• _SUPPLIED TEXT_
▽

If the engine find a variable declaration, it creates a new binding in the current context.

var foo; // creates a binding

If the engine cannot find a variable in the bindings of the current context, it will look for it in the parent context (and parent of parent recursively) until it finds it. When it finds a bindings, it create a new one for the current context as a reference to the parent execution context binding.

var foo;
(function(){
    foo = 1;    // creates a binding with the foo declared on parent context
})();

For this first set (bindings instantiation), the engine may adopt multiple strategies. It could first scan the code for variable declarations (var = ...); then re-scan with this first set of bindings to create the bindings for the variables that are not declared in the current scope. It could check binding for each variable in the context and force the declaration each time (it would mean only one pass, but probably kill bindings sometimes.

It’s hard to tell for sure for the closed source engine. So the best practice it to always declare all your variables at the top of your execution context.

var foo;
(function(){
    foo = 1;    // does nothing for this step
    var foo;    // erase the previous binding and create a new one > set to undefined
    foo = 2;    // does nothing for this step
})();

The current execution context holds a list of all the bindings, the VariableEnvironment.

Technically, what we call the scope is the LexicalEnvironment. Which is one of the three components of the execution context. But this is just the theory you will find in the spec. This is where the variables are living, but this is often confused with the list of the binding or the whole execution context.

The JavaScript compiler

Back to the compiler mention. Yes, JavaScript is a “script language” (and a dynamic programming language). Yes, you send high level code to your clients and not a compiled binary that will be able to execute itself. But still, do you think that var foo = 1; means anything for a CPU ? Because it does not.

For what follows, I’ll talk about the way it works on Chromium (and Chrome) and its js engine : V8. Because both are open source and we may read and check the code. The other browsers and engines does not work exactly the same way internally, but they produce pretty much the same result modulo the speed.

△

• _DATA TO EXAMINE_
▽

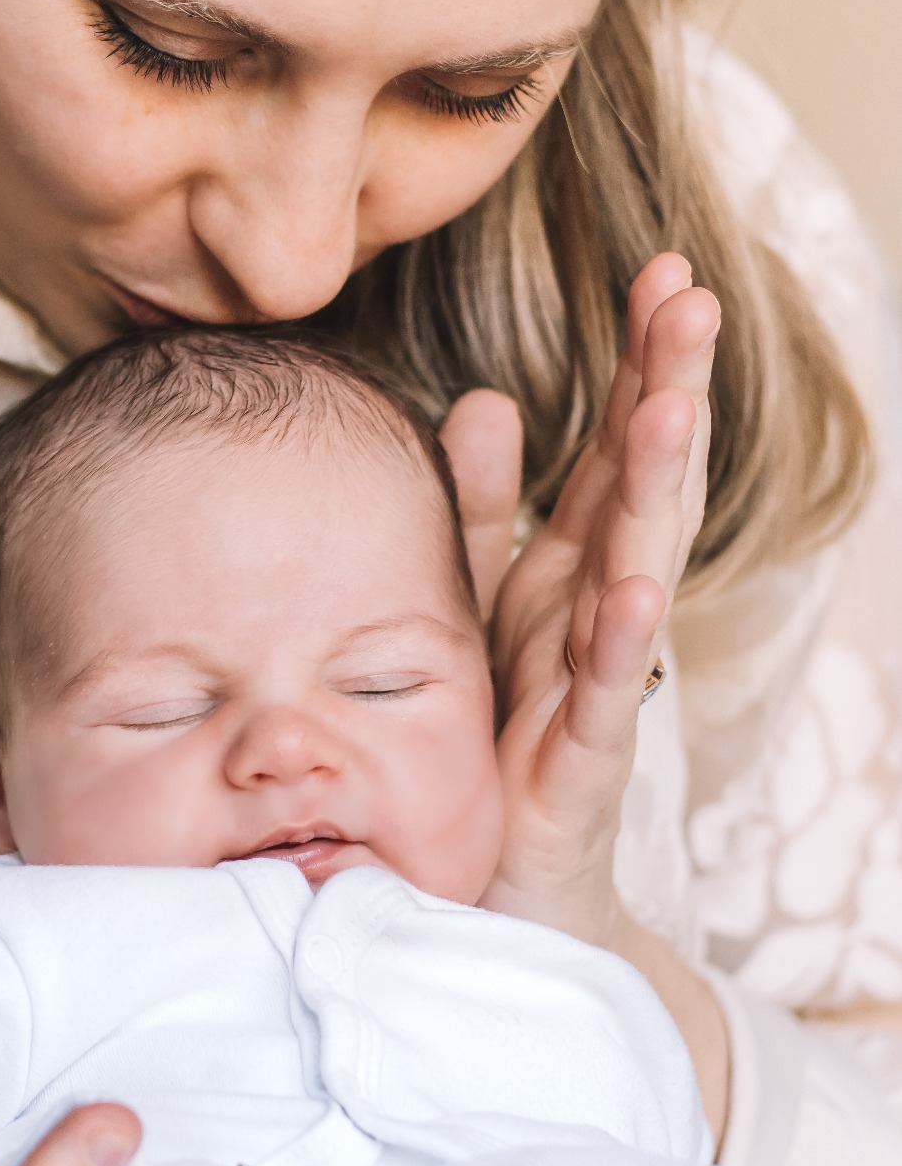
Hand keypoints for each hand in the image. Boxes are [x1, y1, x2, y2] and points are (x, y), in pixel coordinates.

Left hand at [443, 253, 718, 944]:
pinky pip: (602, 695)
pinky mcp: (578, 766)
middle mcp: (596, 614)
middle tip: (693, 298)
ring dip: (659, 490)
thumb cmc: (494, 746)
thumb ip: (476, 513)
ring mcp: (596, 686)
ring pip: (635, 572)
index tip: (663, 270)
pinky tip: (636, 582)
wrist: (494, 895)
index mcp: (570, 569)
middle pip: (641, 489)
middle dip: (669, 393)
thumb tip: (488, 396)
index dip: (641, 363)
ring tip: (675, 404)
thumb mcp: (473, 610)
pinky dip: (620, 639)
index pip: (617, 449)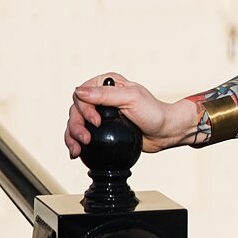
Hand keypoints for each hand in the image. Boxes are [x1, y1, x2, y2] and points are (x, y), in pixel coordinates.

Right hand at [65, 73, 194, 157]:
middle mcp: (100, 97)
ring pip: (74, 123)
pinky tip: (76, 153)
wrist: (165, 132)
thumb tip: (79, 91)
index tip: (97, 122)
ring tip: (77, 150)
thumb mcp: (131, 99)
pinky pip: (81, 135)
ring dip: (72, 137)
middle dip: (76, 126)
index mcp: (106, 84)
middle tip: (86, 139)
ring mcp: (99, 114)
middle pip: (75, 110)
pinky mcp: (101, 130)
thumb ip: (105, 95)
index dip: (84, 109)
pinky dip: (75, 143)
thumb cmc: (153, 112)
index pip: (81, 94)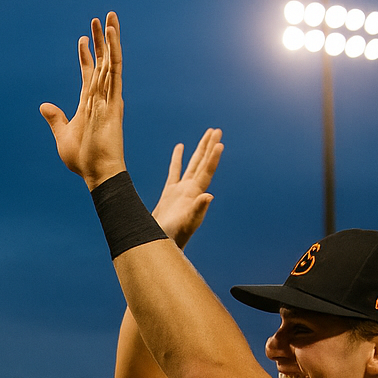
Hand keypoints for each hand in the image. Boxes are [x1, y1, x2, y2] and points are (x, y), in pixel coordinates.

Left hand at [40, 13, 125, 189]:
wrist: (96, 173)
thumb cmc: (82, 159)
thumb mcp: (62, 135)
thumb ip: (55, 119)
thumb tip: (44, 106)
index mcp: (89, 103)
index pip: (89, 73)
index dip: (85, 55)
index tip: (82, 39)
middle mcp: (101, 97)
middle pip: (101, 61)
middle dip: (100, 40)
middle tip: (98, 19)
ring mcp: (109, 97)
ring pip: (110, 61)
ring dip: (110, 38)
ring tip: (109, 17)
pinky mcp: (114, 101)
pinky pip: (114, 71)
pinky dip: (114, 51)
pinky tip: (112, 34)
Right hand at [152, 128, 223, 248]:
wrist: (159, 246)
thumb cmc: (173, 237)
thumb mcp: (186, 223)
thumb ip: (197, 209)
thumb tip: (209, 196)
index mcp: (195, 195)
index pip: (206, 171)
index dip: (213, 157)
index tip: (219, 142)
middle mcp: (191, 191)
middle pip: (203, 163)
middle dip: (210, 146)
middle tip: (217, 130)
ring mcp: (181, 191)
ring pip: (192, 164)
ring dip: (200, 149)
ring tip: (207, 134)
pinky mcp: (169, 194)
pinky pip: (175, 171)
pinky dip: (178, 159)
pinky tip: (180, 147)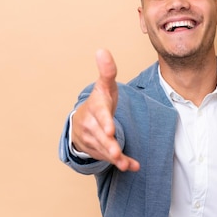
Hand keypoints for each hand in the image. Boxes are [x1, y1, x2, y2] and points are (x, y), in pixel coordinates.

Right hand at [70, 49, 139, 171]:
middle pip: (100, 136)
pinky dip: (122, 162)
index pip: (99, 114)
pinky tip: (133, 166)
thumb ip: (107, 71)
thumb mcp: (104, 86)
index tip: (110, 130)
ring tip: (127, 165)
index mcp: (95, 106)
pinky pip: (108, 157)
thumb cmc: (100, 101)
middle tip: (117, 153)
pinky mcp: (96, 150)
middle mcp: (90, 124)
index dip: (104, 122)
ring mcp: (91, 139)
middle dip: (109, 145)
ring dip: (116, 157)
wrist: (83, 119)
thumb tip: (102, 50)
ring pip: (104, 149)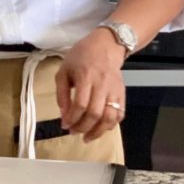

△

• _QUESTIONS TO ANSWER_
**a)** In the text on JavaScript bindings, what name is given to the list of all the bindings held by the current execution context?
**b)** From the text on JavaScript bindings, write out the part starting with "var foo; //" and going on through "execution context binding.".

• _ANSWERS BY TASK_
**a)** The VariableEnvironment.

**b)**
var foo; // creates a binding

If the engine cannot find a variable in the bindings of the current context, it will look for it in the parent context (and parent of parent recursively) until it finds it. When it finds a bindings, it create a new one for the current context as a reference to the parent execution context binding.